>> Start Dataset excerpts

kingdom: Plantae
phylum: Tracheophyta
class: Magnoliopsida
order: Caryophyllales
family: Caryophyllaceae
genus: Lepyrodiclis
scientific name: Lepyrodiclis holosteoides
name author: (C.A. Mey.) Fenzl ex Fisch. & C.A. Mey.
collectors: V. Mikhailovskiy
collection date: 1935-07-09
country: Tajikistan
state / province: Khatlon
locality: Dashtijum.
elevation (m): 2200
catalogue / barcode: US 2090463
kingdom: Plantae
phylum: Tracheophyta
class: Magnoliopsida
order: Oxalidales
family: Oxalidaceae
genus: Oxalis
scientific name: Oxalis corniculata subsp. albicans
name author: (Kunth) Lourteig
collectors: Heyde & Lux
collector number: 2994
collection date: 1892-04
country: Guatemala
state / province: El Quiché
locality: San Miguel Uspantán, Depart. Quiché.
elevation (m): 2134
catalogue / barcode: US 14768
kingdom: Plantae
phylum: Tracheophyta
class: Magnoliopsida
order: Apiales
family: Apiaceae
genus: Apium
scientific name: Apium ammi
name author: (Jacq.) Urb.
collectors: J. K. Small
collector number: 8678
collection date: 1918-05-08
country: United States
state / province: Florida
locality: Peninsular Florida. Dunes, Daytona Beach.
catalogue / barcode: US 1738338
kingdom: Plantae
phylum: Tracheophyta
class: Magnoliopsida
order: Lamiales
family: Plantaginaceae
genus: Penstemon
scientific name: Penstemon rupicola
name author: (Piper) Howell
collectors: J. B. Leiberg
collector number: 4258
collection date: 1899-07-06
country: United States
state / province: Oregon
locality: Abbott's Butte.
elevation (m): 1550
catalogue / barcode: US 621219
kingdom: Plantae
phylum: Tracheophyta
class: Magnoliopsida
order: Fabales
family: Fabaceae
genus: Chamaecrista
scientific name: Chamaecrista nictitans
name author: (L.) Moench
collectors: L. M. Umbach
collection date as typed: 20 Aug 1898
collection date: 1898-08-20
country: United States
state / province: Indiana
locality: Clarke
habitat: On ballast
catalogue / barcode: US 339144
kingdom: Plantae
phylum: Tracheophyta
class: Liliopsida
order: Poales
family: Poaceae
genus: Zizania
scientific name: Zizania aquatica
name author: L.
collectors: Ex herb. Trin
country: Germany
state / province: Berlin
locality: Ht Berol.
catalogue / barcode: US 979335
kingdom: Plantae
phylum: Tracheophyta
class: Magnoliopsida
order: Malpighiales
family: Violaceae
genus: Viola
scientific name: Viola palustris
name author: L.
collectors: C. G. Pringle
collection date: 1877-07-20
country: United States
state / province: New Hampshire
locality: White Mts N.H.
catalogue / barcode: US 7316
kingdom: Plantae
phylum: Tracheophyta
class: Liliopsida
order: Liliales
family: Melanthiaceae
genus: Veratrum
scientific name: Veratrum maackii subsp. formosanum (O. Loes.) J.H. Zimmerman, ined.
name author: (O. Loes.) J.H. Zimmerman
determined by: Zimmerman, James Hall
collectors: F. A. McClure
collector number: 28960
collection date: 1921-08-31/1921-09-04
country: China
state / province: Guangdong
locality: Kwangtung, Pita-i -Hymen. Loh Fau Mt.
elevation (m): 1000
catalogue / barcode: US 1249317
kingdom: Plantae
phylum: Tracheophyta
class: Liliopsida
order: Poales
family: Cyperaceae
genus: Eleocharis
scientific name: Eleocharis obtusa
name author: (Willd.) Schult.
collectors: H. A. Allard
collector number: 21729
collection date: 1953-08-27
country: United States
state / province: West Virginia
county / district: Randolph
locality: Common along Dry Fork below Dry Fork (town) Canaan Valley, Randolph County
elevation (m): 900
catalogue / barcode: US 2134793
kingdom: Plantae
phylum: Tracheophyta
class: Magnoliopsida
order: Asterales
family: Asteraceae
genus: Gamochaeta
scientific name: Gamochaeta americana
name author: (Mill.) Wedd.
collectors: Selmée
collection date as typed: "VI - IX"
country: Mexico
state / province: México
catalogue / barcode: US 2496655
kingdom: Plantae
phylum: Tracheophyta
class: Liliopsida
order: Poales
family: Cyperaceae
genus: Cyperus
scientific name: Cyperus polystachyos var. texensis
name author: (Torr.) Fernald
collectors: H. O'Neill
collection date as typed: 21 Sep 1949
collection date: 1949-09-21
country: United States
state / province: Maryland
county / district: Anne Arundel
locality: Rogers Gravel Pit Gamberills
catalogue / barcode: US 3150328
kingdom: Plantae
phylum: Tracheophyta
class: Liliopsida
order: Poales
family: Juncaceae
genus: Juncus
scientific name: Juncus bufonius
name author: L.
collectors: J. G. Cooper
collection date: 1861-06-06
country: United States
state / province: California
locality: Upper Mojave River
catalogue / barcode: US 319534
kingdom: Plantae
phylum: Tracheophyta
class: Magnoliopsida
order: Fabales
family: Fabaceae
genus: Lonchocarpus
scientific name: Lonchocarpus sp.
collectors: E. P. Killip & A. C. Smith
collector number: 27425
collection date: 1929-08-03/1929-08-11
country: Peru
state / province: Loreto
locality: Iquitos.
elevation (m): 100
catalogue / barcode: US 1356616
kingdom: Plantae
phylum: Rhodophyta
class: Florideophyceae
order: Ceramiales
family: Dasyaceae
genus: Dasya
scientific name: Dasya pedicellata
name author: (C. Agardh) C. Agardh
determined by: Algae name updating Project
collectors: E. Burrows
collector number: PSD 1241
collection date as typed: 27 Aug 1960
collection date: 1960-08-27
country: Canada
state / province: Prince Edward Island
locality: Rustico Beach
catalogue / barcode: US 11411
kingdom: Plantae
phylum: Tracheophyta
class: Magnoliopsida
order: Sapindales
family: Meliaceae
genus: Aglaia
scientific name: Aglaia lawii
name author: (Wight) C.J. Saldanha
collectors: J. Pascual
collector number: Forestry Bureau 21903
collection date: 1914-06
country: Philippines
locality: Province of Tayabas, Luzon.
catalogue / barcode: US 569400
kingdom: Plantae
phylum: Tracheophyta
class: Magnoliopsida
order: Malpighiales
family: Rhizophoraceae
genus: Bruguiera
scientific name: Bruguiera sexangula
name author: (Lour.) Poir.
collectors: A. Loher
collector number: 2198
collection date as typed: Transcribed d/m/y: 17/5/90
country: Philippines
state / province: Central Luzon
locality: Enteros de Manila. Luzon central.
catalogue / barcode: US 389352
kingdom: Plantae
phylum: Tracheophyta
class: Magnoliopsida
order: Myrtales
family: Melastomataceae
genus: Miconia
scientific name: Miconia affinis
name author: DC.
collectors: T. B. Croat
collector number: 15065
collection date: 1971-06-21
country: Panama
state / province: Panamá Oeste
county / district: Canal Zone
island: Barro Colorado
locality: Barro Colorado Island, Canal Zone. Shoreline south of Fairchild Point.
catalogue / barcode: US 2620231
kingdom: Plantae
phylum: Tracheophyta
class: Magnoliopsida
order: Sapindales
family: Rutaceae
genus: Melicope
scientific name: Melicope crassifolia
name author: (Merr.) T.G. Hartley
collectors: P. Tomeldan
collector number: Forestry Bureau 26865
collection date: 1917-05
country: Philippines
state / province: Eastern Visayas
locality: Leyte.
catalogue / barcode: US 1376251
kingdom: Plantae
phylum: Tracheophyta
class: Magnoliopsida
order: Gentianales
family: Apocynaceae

>> End Dataset excerpts

* [Exercise directions]
Copy every line of the listing above verbatim, from first to last.

* [Result]
kingdom: Plantae
phylum: Tracheophyta
class: Magnoliopsida
order: Caryophyllales
family: Caryophyllaceae
genus: Lepyrodiclis
scientific name: Lepyrodiclis holosteoides
name author: (C.A. Mey.) Fenzl ex Fisch. & C.A. Mey.
collectors: V. Mikhailovskiy
collection date: 1935-07-09
country: Tajikistan
state / province: Khatlon
locality: Dashtijum.
elevation (m): 2200
catalogue / barcode: US 2090463
kingdom: Plantae
phylum: Tracheophyta
class: Magnoliopsida
order: Oxalidales
family: Oxalidaceae
genus: Oxalis
scientific name: Oxalis corniculata subsp. albicans
name author: (Kunth) Lourteig
collectors: Heyde & Lux
collector number: 2994
collection date: 1892-04
country: Guatemala
state / province: El Quiché
locality: San Miguel Uspantán, Depart. Quiché.
elevation (m): 2134
catalogue / barcode: US 14768
kingdom: Plantae
phylum: Tracheophyta
class: Magnoliopsida
order: Apiales
family: Apiaceae
genus: Apium
scientific name: Apium ammi
name author: (Jacq.) Urb.
collectors: J. K. Small
collector number: 8678
collection date: 1918-05-08
country: United States
state / province: Florida
locality: Peninsular Florida. Dunes, Daytona Beach.
catalogue / barcode: US 1738338
kingdom: Plantae
phylum: Tracheophyta
class: Magnoliopsida
order: Lamiales
family: Plantaginaceae
genus: Penstemon
scientific name: Penstemon rupicola
name author: (Piper) Howell
collectors: J. B. Leiberg
collector number: 4258
collection date: 1899-07-06
country: United States
state / province: Oregon
locality: Abbott's Butte.
elevation (m): 1550
catalogue / barcode: US 621219
kingdom: Plantae
phylum: Tracheophyta
class: Magnoliopsida
order: Fabales
family: Fabaceae
genus: Chamaecrista
scientific name: Chamaecrista nictitans
name author: (L.) Moench
collectors: L. M. Umbach
collection date as typed: 20 Aug 1898
collection date: 1898-08-20
country: United States
state / province: Indiana
locality: Clarke
habitat: On ballast
catalogue / barcode: US 339144
kingdom: Plantae
phylum: Tracheophyta
class: Liliopsida
order: Poales
family: Poaceae
genus: Zizania
scientific name: Zizania aquatica
name author: L.
collectors: Ex herb. Trin
country: Germany
state / province: Berlin
locality: Ht Berol.
catalogue / barcode: US 979335
kingdom: Plantae
phylum: Tracheophyta
class: Magnoliopsida
order: Malpighiales
family: Violaceae
genus: Viola
scientific name: Viola palustris
name author: L.
collectors: C. G. Pringle
collection date: 1877-07-20
country: United States
state / province: New Hampshire
locality: White Mts N.H.
catalogue / barcode: US 7316
kingdom: Plantae
phylum: Tracheophyta
class: Liliopsida
order: Liliales
family: Melanthiaceae
genus: Veratrum
scientific name: Veratrum maackii subsp. formosanum (O. Loes.) J.H. Zimmerman, ined.
name author: (O. Loes.) J.H. Zimmerman
determined by: Zimmerman, James Hall
collectors: F. A. McClure
collector number: 28960
collection date: 1921-08-31/1921-09-04
country: China
state / province: Guangdong
locality: Kwangtung, Pita-i -Hymen. Loh Fau Mt.
elevation (m): 1000
catalogue / barcode: US 1249317
kingdom: Plantae
phylum: Tracheophyta
class: Liliopsida
order: Poales
family: Cyperaceae
genus: Eleocharis
scientific name: Eleocharis obtusa
name author: (Willd.) Schult.
collectors: H. A. Allard
collector number: 21729
collection date: 1953-08-27
country: United States
state / province: West Virginia
county / district: Randolph
locality: Common along Dry Fork below Dry Fork (town) Canaan Valley, Randolph County
elevation (m): 900
catalogue / barcode: US 2134793
kingdom: Plantae
phylum: Tracheophyta
class: Magnoliopsida
order: Asterales
family: Asteraceae
genus: Gamochaeta
scientific name: Gamochaeta americana
name author: (Mill.) Wedd.
collectors: Selmée
collection date as typed: "VI - IX"
country: Mexico
state / province: México
catalogue / barcode: US 2496655
kingdom: Plantae
phylum: Tracheophyta
class: Liliopsida
order: Poales
family: Cyperaceae
genus: Cyperus
scientific name: Cyperus polystachyos var. texensis
name author: (Torr.) Fernald
collectors: H. O'Neill
collection date as typed: 21 Sep 1949
collection date: 1949-09-21
country: United States
state / province: Maryland
county / district: Anne Arundel
locality: Rogers Gravel Pit Gamberills
catalogue / barcode: US 3150328
kingdom: Plantae
phylum: Tracheophyta
class: Liliopsida
order: Poales
family: Juncaceae
genus: Juncus
scientific name: Juncus bufonius
name author: L.
collectors: J. G. Cooper
collection date: 1861-06-06
country: United States
state / province: California
locality: Upper Mojave River
catalogue / barcode: US 319534
kingdom: Plantae
phylum: Tracheophyta
class: Magnoliopsida
order: Fabales
family: Fabaceae
genus: Lonchocarpus
scientific name: Lonchocarpus sp.
collectors: E. P. Killip & A. C. Smith
collector number: 27425
collection date: 1929-08-03/1929-08-11
country: Peru
state / province: Loreto
locality: Iquitos.
elevation (m): 100
catalogue / barcode: US 1356616
kingdom: Plantae
phylum: Rhodophyta
class: Florideophyceae
order: Ceramiales
family: Dasyaceae
genus: Dasya
scientific name: Dasya pedicellata
name author: (C. Agardh) C. Agardh
determined by: Algae name updating Project
collectors: E. Burrows
collector number: PSD 1241
collection date as typed: 27 Aug 1960
collection date: 1960-08-27
country: Canada
state / province: Prince Edward Island
locality: Rustico Beach
catalogue / barcode: US 11411
kingdom: Plantae
phylum: Tracheophyta
class: Magnoliopsida
order: Sapindales
family: Meliaceae
genus: Aglaia
scientific name: Aglaia lawii
name author: (Wight) C.J. Saldanha
collectors: J. Pascual
collector number: Forestry Bureau 21903
collection date: 1914-06
country: Philippines
locality: Province of Tayabas, Luzon.
catalogue / barcode: US 569400
kingdom: Plantae
phylum: Tracheophyta
class: Magnoliopsida
order: Malpighiales
family: Rhizophoraceae
genus: Bruguiera
scientific name: Bruguiera sexangula
name author: (Lour.) Poir.
collectors: A. Loher
collector number: 2198
collection date as typed: Transcribed d/m/y: 17/5/90
country: Philippines
state / province: Central Luzon
locality: Enteros de Manila. Luzon central.
catalogue / barcode: US 389352
kingdom: Plantae
phylum: Tracheophyta
class: Magnoliopsida
order: Myrtales
family: Melastomataceae
genus: Miconia
scientific name: Miconia affinis
name author: DC.
collectors: T. B. Croat
collector number: 15065
collection date: 1971-06-21
country: Panama
state / province: Panamá Oeste
county / district: Canal Zone
island: Barro Colorado
locality: Barro Colorado Island, Canal Zone. Shoreline south of Fairchild Point.
catalogue / barcode: US 2620231
kingdom: Plantae
phylum: Tracheophyta
class: Magnoliopsida
order: Sapindales
family: Rutaceae
genus: Melicope
scientific name: Melicope crassifolia
name author: (Merr.) T.G. Hartley
collectors: P. Tomeldan
collector number: Forestry Bureau 26865
collection date: 1917-05
country: Philippines
state / province: Eastern Visayas
locality: Leyte.
catalogue / barcode: US 1376251
kingdom: Plantae
phylum: Tracheophyta
class: Magnoliopsida
order: Gentianales
family: Apocynaceae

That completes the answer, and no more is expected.